Work request:
Extract from the philosophy notes below the passage that begins at the words "We can't say" and stops after the words "radio waves abstract.", copying it word for word.

START Source extract

We don't need a sharp concrete/abstract distinction [Dummett]
     Full Idea: There is no reason for wanting a sharp distinction between concrete and abstract objects.
     From: Michael Dummett (Frege Philosophy of Language (2nd ed) [1973], Ch.14)
     A reaction: This rather depends on your ontology. If you are happy for reality to be full of weird non-physical entities, then the blurring won't bother you. If the boundary is blurred but still real, it is a very interesting one.
The distinction of concrete/abstract, or actual/non-actual, is a scale, not a dichotomy [Dummett]
     Full Idea: The distinction between concrete and abstract objects, or Frege's corresponding distinction between actual and non-actual objects, is not a sharp dichotomy, but resembles a scale upon which objects occupy a range of positions.
     From: Michael Dummett (Frege philosophy of mathematics [1991], Ch.18)
     A reaction: This might seem right if you live (as Dummett chooses to) in the fog of language, but it surely can't be right if you think about reality. Is the Equator supposed to be near the middle of his scale? Either there is an equator, or there isn't.
We can't say that light is concrete but radio waves abstract [Dummett]
     Full Idea: If abstractions were defined by whether they could affect human sense-organs, light-waves would be concrete but radio waves abstract.
     From: Michael Dummett (Frege Philosophy of Language (2nd ed) [1973], Ch.14)
     A reaction: This is a pretty good baseline example. No account should draw an abstract/concrete line through the electromagnetic spectrum.
7. Existence / C. Structure of Existence / 8. Stuff / a. Pure stuff
Mass nouns admit 'much' and 'a little', and resist 'many' and 'few'. [Simons]
     Full Idea: Syntactic criteria for mass nouns include that they admit 'much' and 'a little', and resist 'many' and 'few'.

END Source extract
START Listed records

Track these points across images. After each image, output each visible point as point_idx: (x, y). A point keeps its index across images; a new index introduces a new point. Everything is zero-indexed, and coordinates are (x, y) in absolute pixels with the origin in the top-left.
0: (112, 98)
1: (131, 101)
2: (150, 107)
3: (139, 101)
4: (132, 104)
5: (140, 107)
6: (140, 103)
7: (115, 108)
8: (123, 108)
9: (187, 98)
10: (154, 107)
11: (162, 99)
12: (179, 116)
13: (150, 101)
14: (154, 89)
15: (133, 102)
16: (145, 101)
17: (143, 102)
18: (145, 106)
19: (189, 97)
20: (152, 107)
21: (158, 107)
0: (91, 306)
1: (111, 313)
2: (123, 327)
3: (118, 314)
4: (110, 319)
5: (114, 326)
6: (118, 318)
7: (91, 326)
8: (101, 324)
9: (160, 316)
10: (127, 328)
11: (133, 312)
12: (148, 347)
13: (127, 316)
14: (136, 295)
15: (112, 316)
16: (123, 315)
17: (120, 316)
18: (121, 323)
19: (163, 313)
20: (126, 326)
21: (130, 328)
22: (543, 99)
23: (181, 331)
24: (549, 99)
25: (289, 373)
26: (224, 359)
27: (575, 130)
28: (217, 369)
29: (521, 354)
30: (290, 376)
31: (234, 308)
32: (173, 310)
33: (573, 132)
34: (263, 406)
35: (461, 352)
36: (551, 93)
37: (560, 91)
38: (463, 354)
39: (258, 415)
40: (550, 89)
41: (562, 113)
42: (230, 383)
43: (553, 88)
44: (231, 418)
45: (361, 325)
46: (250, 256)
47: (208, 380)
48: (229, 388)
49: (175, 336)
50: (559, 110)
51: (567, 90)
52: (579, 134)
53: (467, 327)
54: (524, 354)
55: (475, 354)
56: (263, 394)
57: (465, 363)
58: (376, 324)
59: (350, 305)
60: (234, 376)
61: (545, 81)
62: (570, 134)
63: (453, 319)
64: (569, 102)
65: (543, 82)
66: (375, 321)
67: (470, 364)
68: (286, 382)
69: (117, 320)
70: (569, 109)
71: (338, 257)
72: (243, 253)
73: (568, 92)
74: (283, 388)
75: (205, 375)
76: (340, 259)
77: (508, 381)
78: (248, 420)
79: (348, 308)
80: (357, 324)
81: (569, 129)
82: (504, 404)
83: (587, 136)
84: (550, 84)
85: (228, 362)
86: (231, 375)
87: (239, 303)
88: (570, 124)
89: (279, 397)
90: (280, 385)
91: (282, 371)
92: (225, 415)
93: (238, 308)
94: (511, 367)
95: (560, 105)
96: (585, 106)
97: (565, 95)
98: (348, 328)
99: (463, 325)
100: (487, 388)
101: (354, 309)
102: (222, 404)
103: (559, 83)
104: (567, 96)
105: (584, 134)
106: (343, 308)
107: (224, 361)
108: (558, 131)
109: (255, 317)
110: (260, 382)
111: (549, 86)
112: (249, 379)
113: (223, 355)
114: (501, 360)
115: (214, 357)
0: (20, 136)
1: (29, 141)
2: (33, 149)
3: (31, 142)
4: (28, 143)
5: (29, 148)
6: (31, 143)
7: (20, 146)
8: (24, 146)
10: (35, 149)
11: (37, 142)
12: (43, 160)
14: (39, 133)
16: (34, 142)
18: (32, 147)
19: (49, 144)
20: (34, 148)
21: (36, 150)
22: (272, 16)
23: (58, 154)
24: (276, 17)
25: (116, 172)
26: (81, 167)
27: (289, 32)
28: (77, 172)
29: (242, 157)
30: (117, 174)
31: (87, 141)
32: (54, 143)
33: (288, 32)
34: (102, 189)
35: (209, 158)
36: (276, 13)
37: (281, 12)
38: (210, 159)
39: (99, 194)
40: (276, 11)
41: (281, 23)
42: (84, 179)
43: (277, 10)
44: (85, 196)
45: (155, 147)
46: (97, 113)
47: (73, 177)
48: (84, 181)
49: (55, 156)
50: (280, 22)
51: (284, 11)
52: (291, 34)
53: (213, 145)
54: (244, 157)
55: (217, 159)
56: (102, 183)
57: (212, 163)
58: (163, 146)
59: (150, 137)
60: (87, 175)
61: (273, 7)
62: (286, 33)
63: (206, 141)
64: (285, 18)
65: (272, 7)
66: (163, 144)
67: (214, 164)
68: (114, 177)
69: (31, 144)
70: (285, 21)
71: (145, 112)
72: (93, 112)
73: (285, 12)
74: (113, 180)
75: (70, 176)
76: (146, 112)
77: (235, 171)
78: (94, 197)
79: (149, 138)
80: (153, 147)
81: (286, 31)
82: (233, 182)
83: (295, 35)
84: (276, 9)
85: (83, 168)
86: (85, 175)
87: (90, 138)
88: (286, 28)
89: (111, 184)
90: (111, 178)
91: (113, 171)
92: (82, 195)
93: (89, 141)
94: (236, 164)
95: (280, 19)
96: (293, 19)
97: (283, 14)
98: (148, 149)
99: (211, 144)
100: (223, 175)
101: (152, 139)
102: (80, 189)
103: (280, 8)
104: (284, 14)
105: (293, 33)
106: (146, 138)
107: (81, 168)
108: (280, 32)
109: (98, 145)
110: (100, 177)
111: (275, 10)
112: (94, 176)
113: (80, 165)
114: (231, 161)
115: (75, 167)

END Listed records
START Listed records

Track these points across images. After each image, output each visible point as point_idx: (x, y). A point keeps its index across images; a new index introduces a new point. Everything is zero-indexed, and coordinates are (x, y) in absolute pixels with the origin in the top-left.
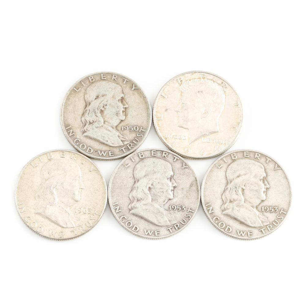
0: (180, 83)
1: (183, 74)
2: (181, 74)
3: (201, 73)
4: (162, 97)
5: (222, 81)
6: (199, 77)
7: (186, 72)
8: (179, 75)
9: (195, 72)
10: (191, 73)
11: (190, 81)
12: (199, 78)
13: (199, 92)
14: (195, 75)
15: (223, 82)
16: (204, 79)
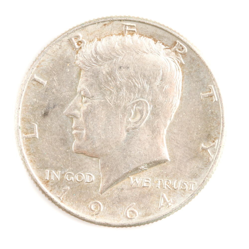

END Listed records
START Listed records

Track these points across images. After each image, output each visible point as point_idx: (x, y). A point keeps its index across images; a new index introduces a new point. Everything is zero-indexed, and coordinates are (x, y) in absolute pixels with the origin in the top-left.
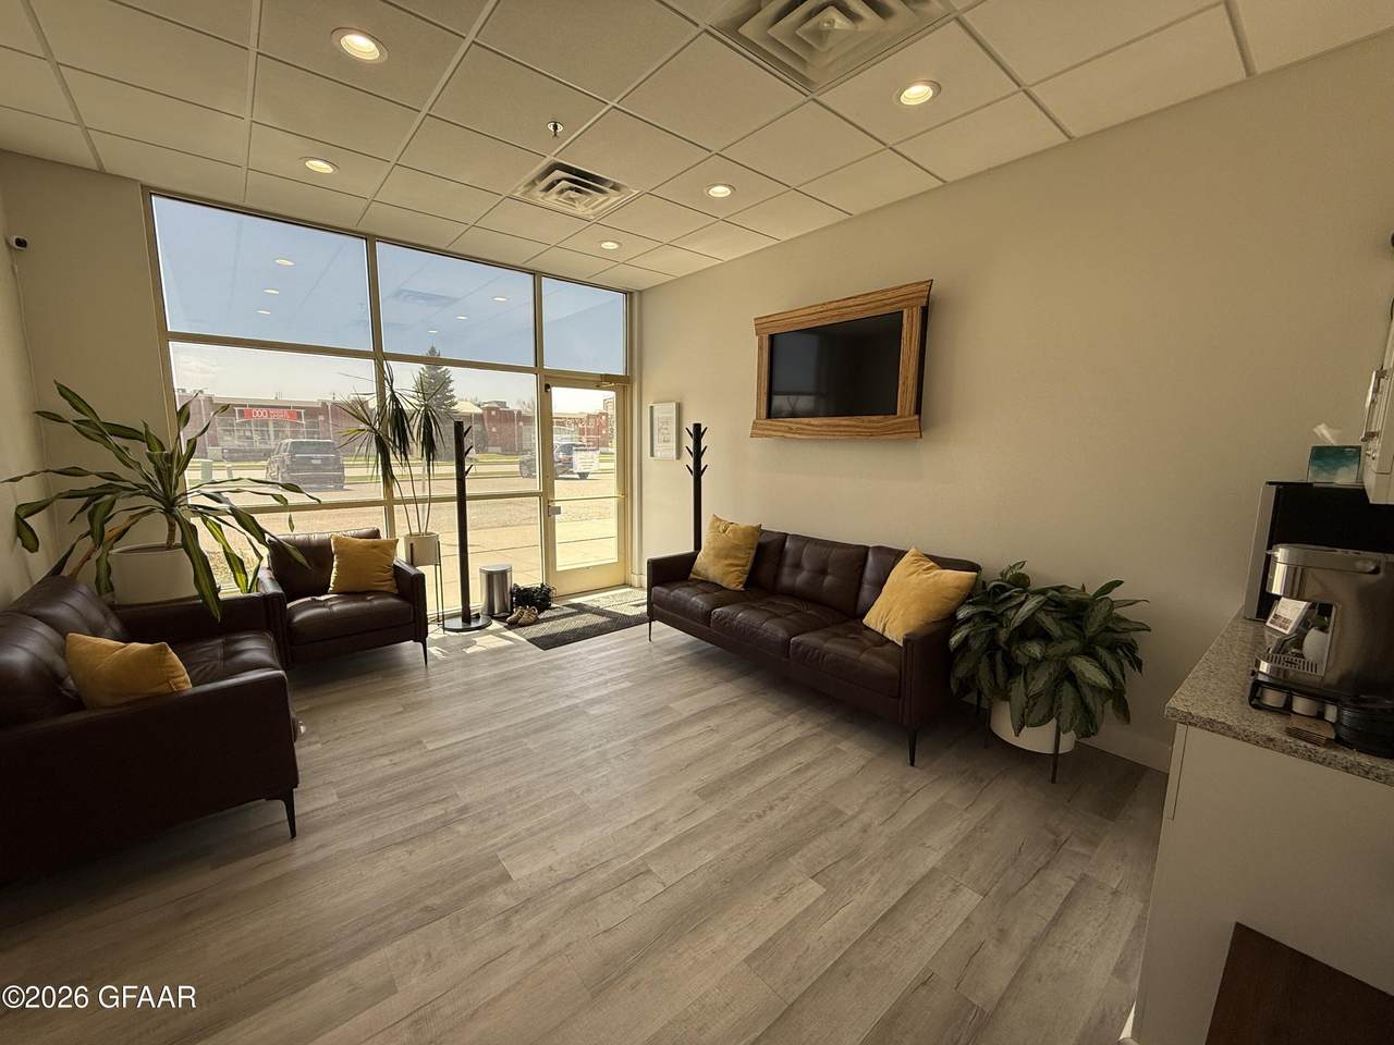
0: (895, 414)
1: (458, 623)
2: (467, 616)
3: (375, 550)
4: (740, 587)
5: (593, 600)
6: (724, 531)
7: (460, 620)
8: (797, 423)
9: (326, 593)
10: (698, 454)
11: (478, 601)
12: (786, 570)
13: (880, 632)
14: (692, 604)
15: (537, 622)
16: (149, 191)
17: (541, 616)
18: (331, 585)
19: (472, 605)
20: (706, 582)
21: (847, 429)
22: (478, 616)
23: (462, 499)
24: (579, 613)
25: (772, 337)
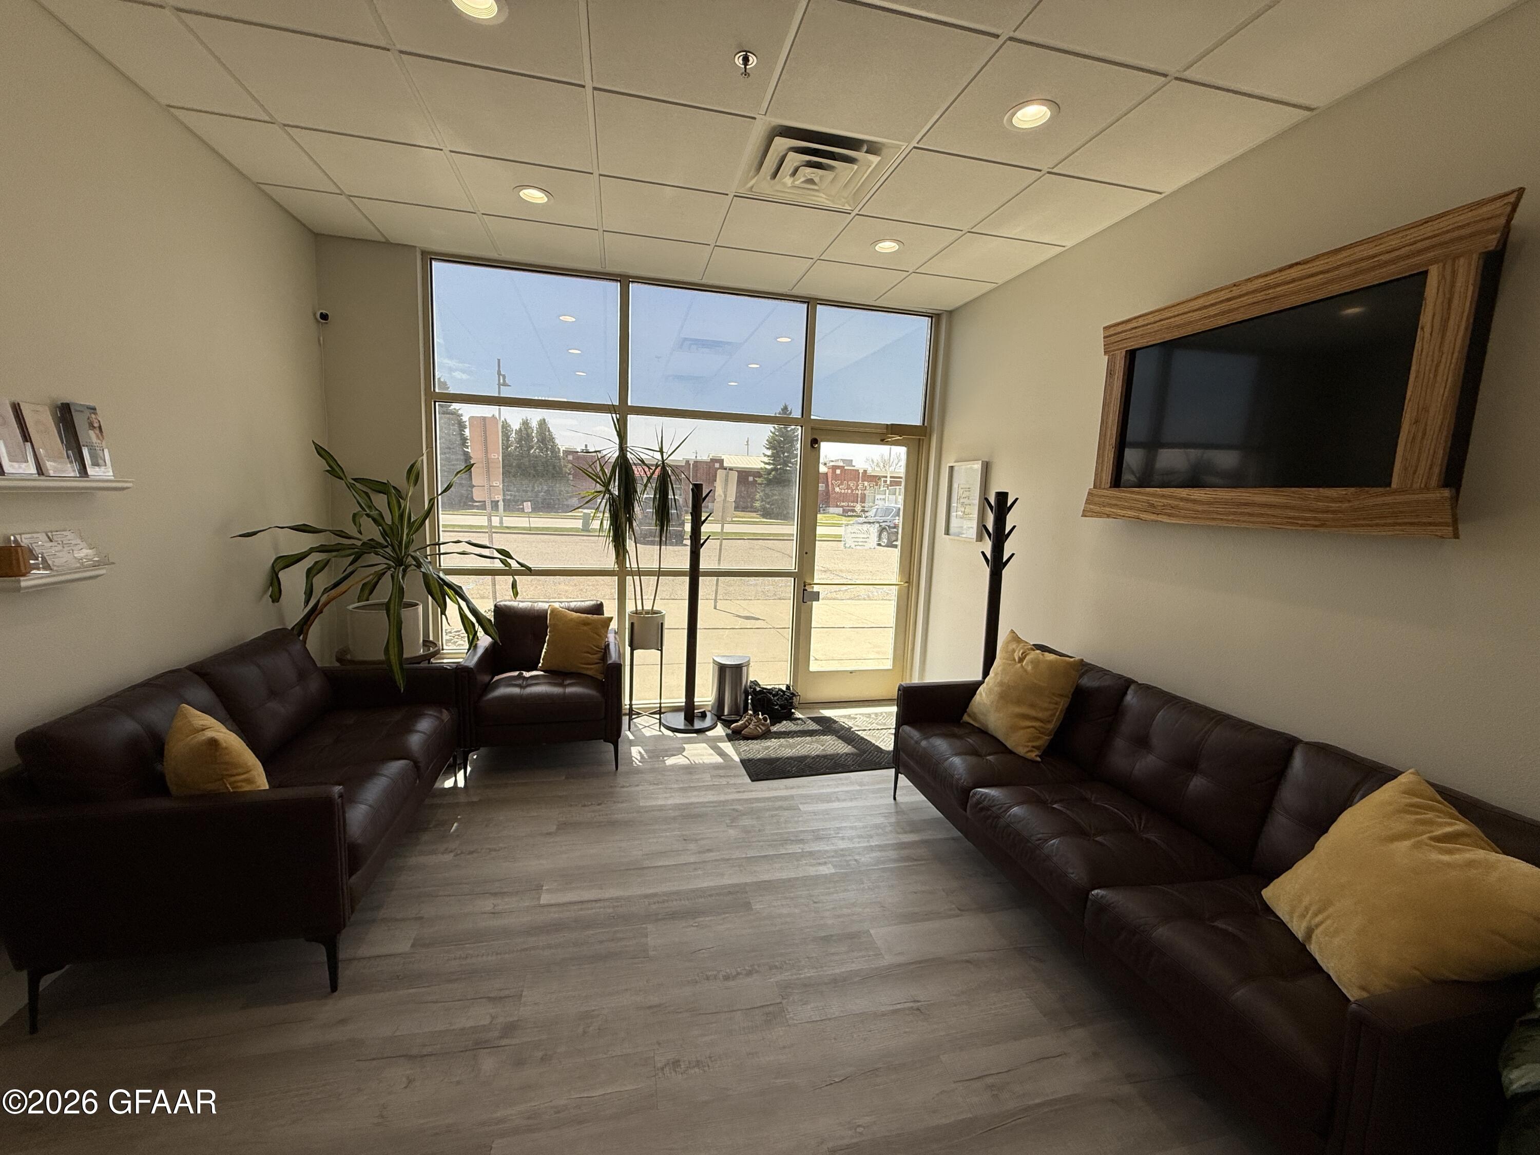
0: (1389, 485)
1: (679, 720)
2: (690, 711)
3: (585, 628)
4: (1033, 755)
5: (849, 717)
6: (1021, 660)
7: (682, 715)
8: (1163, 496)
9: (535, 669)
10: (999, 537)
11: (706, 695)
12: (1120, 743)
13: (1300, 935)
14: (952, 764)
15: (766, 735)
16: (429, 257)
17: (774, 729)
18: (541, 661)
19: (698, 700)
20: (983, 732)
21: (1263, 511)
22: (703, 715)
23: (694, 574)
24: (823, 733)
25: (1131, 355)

END Listed records

Task response:
We can't say that light is concrete but radio waves abstract [Dummett]
     Full Idea: If abstractions were defined by whether they could affect human sense-organs, light-waves would be concrete but radio waves abstract.